Poem by Wallace Stevens

"Last Looks at the Lilacs" is a poem from Wallace Stevens's first book of poetry, Harmonium. It was first published in 1923 (in Secession 4, January).

To what good, in the alleys of the lilacs,
O caliper, do you scratch your buttocks
And tell the divine ingenue, your companion,
That this bloom is the bloom of soap
And this fragrance the fragrance of vegetal?

Do you suppose that she cares a tick,
In this hymeneal air, what it is
That marries her innocence thus,
So that her nakedness is near,
Or that she will pause at scurrilous words?

Poor buffo! Look at the lavender
And look your last and look steadily,
And say how it comes that you see
Nothing but trash and that you no longer feel
Her body quivering in the Floréal

Toward the cool night and its fantastic star,
Prime paramour and belted paragon,
Well-booted, rugged, arrogantly male,
Patron and imager of the gold Don John,
Who will embrace her before summer comes.

Robert Buttel compares this poem to "The Plot Against the Giant" as concerning the humorous disparity between gauche male and suave female.
Robert A. Wilson makes a surprisingly plausible case (in a single-page article in The Wallace Stevens Journal, complete with an image of the label from a bottle of "Lilac Vegetal" after-shave lotion) for a connection between the poem and Stevens's experience at a barber shop.

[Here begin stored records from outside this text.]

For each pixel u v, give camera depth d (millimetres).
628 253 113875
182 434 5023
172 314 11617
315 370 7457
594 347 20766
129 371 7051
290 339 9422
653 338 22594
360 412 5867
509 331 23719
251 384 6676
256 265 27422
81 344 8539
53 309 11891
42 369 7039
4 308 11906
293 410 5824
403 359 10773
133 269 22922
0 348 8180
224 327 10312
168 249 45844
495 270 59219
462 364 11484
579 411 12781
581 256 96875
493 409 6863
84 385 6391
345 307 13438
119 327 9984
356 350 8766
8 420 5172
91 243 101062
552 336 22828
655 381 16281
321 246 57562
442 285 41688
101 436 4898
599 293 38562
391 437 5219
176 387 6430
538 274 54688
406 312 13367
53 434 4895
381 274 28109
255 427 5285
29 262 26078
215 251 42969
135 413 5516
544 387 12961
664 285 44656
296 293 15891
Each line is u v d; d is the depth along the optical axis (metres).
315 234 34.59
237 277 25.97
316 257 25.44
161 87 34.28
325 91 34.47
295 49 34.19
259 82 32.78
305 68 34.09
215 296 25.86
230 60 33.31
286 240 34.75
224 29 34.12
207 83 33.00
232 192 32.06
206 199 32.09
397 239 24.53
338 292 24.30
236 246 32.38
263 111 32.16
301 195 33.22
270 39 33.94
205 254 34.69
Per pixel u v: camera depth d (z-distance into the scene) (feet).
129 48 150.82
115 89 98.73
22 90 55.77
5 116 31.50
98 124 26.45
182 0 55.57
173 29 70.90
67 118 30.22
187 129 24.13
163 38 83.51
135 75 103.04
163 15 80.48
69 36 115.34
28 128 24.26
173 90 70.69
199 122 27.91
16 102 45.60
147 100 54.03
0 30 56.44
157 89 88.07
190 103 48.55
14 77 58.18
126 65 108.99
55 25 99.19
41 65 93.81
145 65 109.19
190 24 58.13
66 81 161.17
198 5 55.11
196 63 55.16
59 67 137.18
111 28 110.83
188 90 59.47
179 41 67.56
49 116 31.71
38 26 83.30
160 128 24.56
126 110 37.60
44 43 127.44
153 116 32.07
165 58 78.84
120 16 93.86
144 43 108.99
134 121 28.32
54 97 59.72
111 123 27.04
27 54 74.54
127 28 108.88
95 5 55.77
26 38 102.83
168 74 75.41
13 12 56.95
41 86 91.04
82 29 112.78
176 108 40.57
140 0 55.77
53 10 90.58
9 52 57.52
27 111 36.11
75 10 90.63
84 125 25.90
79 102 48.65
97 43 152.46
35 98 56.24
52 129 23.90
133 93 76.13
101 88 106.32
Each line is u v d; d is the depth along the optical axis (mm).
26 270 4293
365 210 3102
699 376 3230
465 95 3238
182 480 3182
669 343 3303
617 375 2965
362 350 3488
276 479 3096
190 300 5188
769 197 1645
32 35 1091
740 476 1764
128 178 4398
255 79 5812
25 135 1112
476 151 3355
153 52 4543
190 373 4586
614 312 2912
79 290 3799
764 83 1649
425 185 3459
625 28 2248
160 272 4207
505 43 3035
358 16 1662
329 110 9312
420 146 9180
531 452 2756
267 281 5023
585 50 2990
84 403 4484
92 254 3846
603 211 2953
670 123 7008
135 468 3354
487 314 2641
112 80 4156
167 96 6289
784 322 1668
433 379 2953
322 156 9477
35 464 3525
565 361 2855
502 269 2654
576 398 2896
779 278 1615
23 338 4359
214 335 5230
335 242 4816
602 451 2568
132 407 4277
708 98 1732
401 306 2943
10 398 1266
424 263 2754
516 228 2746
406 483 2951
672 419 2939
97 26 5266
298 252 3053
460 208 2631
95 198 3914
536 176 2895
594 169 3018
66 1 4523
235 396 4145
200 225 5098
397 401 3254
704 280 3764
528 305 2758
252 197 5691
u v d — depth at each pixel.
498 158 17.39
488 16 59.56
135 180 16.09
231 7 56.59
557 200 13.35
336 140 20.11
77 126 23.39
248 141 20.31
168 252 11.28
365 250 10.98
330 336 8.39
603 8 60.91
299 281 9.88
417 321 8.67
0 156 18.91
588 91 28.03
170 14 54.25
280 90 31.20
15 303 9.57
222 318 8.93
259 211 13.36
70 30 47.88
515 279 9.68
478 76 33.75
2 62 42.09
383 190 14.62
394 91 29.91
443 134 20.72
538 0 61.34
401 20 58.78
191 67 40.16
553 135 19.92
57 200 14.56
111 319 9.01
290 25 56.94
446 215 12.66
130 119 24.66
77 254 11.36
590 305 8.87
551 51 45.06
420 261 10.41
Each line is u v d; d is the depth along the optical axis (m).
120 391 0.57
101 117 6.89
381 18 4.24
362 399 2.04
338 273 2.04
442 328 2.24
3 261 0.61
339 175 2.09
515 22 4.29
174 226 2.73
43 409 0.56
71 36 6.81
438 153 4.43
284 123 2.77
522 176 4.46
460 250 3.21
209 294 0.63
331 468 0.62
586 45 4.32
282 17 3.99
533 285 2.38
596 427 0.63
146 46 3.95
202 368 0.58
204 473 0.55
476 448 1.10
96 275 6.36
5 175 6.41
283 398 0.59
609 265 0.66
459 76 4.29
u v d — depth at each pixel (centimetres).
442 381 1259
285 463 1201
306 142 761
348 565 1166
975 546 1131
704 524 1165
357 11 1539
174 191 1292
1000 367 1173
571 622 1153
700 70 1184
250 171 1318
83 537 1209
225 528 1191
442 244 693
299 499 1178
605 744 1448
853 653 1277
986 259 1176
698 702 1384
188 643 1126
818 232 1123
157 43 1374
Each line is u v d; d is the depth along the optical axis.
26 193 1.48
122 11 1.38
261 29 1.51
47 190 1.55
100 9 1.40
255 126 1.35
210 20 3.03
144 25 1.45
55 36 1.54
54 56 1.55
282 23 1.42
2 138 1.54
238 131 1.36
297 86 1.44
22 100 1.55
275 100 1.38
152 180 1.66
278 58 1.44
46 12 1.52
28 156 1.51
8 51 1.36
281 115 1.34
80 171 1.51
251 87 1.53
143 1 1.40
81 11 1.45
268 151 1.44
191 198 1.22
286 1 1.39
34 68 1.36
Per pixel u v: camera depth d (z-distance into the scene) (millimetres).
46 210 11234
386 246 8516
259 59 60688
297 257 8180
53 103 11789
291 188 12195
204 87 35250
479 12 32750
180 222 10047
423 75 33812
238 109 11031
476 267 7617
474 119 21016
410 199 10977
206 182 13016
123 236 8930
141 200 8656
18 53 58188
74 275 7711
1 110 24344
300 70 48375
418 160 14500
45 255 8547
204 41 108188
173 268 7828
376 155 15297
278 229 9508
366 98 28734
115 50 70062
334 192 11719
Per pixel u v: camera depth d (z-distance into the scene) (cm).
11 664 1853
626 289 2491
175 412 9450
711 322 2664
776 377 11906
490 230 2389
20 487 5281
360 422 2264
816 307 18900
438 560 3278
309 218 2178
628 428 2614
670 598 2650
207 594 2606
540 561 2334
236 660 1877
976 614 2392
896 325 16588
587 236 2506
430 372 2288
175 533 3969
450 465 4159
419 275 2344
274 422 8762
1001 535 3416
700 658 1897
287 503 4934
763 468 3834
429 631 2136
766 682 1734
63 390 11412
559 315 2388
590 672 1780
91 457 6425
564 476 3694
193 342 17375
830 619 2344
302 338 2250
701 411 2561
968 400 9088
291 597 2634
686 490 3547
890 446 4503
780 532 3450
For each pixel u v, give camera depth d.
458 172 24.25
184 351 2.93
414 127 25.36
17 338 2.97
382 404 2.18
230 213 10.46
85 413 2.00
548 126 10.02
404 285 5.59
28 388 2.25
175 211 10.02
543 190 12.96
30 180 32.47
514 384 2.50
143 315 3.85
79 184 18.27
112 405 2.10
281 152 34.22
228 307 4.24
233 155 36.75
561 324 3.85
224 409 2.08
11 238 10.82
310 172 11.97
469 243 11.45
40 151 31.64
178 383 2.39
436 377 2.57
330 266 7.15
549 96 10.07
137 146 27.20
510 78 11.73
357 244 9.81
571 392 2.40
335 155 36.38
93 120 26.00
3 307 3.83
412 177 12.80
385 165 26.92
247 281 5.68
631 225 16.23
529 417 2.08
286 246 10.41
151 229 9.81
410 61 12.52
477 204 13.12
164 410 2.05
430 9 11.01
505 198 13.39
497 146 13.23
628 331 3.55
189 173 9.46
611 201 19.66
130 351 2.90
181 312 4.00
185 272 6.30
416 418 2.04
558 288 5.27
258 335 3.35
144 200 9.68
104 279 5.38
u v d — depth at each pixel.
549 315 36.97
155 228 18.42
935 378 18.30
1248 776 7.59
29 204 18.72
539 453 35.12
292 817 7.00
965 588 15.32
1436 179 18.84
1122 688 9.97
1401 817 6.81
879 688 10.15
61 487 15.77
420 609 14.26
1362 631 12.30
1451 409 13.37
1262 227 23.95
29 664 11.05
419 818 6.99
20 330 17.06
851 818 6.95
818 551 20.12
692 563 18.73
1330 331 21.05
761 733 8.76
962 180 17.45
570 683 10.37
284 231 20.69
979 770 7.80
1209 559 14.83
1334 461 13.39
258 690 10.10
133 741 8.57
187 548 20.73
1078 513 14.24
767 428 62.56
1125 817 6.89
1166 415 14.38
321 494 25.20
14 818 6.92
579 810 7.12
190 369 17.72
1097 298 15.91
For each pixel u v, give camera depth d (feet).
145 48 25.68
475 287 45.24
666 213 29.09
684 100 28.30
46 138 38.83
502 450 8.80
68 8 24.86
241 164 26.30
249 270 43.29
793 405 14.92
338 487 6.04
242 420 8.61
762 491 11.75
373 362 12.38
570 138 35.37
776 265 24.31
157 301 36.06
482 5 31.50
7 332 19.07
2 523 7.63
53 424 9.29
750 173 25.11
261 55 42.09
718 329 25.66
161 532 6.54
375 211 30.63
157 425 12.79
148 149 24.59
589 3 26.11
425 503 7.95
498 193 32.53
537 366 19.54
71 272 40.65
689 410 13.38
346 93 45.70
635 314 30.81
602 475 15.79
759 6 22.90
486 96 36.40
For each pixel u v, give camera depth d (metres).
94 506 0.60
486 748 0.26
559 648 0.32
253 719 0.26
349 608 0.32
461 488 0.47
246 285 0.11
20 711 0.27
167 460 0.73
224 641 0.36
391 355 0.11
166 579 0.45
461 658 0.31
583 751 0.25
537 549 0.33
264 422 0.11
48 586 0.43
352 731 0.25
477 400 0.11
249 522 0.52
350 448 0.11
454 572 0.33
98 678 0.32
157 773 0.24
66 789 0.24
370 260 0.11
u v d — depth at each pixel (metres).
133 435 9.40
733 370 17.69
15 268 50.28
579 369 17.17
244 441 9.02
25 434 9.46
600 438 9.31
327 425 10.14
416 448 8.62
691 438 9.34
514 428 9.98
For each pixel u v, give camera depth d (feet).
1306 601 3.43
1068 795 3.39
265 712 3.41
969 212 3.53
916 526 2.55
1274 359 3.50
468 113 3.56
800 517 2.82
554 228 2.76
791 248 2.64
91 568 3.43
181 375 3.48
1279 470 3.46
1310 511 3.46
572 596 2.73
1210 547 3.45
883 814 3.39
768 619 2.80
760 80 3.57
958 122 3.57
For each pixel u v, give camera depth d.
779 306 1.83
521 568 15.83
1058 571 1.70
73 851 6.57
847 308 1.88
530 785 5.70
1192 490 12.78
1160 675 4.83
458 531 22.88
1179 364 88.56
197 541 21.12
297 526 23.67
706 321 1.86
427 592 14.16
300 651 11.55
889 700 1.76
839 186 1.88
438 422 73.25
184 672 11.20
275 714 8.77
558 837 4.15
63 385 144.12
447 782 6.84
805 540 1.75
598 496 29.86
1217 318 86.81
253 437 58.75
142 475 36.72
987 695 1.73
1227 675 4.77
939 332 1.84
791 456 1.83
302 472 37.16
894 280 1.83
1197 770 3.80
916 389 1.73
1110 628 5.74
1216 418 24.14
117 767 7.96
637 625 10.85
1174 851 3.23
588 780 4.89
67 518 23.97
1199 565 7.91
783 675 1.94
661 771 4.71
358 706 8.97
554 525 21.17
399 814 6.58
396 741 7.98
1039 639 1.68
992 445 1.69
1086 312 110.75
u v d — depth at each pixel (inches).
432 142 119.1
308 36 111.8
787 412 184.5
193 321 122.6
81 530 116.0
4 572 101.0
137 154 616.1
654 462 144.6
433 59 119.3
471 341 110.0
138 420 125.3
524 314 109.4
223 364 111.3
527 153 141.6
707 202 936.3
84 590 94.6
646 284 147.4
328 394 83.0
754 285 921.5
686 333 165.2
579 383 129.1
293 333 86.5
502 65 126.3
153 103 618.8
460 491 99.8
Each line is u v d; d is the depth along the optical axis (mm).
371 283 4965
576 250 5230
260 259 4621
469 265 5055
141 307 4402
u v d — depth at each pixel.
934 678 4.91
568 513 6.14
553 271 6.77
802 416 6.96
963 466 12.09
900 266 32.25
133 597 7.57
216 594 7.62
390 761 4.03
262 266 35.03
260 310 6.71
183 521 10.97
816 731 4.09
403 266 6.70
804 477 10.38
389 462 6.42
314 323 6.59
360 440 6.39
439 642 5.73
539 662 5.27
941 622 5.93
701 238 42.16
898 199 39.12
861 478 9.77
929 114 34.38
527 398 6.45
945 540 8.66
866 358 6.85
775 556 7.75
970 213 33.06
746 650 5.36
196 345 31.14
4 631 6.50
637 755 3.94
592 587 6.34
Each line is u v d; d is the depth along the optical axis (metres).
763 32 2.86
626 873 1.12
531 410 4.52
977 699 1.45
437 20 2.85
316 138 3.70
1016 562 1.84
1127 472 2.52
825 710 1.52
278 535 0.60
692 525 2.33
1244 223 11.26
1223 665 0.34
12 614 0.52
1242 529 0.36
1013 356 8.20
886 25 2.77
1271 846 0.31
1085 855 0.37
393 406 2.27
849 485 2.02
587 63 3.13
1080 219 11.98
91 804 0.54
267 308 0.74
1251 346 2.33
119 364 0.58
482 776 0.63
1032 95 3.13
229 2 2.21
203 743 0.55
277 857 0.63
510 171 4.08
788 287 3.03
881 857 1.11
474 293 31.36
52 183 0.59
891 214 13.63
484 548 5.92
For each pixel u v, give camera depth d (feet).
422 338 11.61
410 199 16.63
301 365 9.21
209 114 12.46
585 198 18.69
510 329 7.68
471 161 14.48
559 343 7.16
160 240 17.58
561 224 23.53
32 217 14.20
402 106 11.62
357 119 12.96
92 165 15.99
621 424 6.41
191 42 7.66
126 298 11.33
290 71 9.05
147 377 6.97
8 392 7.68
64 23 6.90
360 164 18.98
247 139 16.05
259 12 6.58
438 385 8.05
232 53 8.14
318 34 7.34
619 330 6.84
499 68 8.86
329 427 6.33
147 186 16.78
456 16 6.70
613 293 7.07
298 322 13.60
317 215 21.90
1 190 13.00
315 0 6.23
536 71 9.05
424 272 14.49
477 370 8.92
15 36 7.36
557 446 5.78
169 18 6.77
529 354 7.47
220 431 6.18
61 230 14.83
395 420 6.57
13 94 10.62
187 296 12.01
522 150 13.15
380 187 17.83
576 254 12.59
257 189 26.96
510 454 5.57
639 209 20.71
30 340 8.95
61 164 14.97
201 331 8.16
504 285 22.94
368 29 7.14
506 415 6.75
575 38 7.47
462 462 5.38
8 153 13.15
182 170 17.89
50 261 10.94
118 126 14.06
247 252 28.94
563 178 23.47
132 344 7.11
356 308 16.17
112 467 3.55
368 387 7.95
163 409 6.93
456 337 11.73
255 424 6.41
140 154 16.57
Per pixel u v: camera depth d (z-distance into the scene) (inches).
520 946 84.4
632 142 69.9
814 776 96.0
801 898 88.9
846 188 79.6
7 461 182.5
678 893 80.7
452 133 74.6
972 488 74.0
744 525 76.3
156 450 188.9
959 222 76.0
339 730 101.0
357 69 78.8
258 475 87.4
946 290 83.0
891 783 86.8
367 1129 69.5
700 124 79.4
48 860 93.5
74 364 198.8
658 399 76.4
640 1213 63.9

Caliper'd reason, measuring everything but appreciating nothing, is contrasted unfavorably with well-booted imagination, as in Whitman's "When Lilacs Last in the Door-yard Bloom'd" or indeed the very poem under discussion. Lilacs can be connected to the fragrance of vegetal or to a cool night's fantastic star, but Stevens favors the latter and the final stanza shows why. Cook reports that "lilacs do not make Stevens happy" and reads the poem as blunt and atypical, comparing it to some of the more strained effects in The Comedian as the Letter C.